The interesting thing about the evil clown trope is that unlike previous tropes we’ve covered, Kid Sidekicks and Reporter Girlfriends, it’s not associated with a particular era. Evil clowns and their ilk continued to be just as popular in the Silver Age as the Golden Age, and at multiple publishers: at DC, the Flash fought the Trickster (debuted 1960), while over at Marvel, Daredevil fought the homicidal Jester (debuted 1968) and pretty much everyone fought the Circus of Crime. At Charlton, Captain Atom fought Punch and Jewelee (1967) and Blue Beetle fought the Madmen (1967). (And then all of them were eventually bought by DC anyway.) The Bronze Age kept up the trend, introducing the first distaff counterpart to the Joker with Duela Dent, the Joker’s Daughter (1976) — though of course Harley Quinn (1992) would eventually become the most famous of his female spinoff characters, and has now received a successor herself in the form of Punchline (2020).

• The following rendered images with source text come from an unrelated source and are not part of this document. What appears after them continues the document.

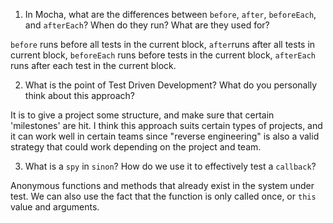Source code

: <!-- Answers to the Short Answer Essay Questions go here -->

1. In Mocha, what are the differences between `before`, `after`, `beforeEach`, and `afterEach`? When do they run? What are they used for?

`before` runs before all tests in the current block, `after`runs after all tests in current block, `beforeEach` runs before tests in the current block, `afterEach` runs after each test in the current block.

2. What is the point of Test Driven Development? What do you personally think about this approach?

It is to give a project some structure, and make sure that certain 'milestones' are hit. I think this approach suits certain types of projects, and it can work well in certain teams since "reverse engineering" is also a valid strategy that could work depending on the project and team. 

3. What is a `spy` in `sinon`? How do we use it to effectively test a `callback`?

Anonymous functions and methods that already exist in the system under test. We can also use the fact that the function is only called once, or `this` value and arguments.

As the decades went on and the Joker became more sadistic, so did the newer evil clowns. Marvel gave us Whiteface in 2005, Pagliacci in 2011, and the Clown in 2013, all of whom indulged in a level of gleeful violence the Golden and Silver Age clowns would never have considered. Except those older clowns were being revised to be darker too, either by retconning their personalities to be more murderous or replacing them with edgier versions — there are two Tricksters, three Jesters, and four Toymen. Today, it’s safe to say that an evil clown showing up in a comic means you’re about to encounter zero whoopee cushions and, like, a lot of dismemberment.
Why do evil clowns persist in comics? Is it because they speak to the inherent unsettling thought of something intended as harmless entertainment for children turned into a threat? Or is it just because the Joker is so damn popular, and the other clowns are echoing that? But then why is the Joker so popular? And we’re back to the primeval fear idea. (Alternately, a truly hilarious number of comics essentially imply that bats and clowns are natural enemies. It’s possible comic book writers don’t know anything about bats.)
I’ll be honest: I could do without this trope. I’m sick to death of the Joker and find most of his copycats annoying, from the Jester to Punchline. (I do like the Trickster, I’ll admit.) Every time a comic or movie (ahem) tries to make the Joker seem profound, I start longing for a good old-fashioned gleefully stupid gimmicky bank robber or super smart gorilla instead. Yeah, yeah, we live in a society, enough already.
But I’m not the only reader out there, and evil clowns have been going strong for so long that clearly I’m not in the majority here. So a round of applause for these murderous merrymakers, I guess! I shake your hands in respect.
Except not actually, because that’s how you get shocked to death by an electric joy buzzer. Nice try, evil clowns!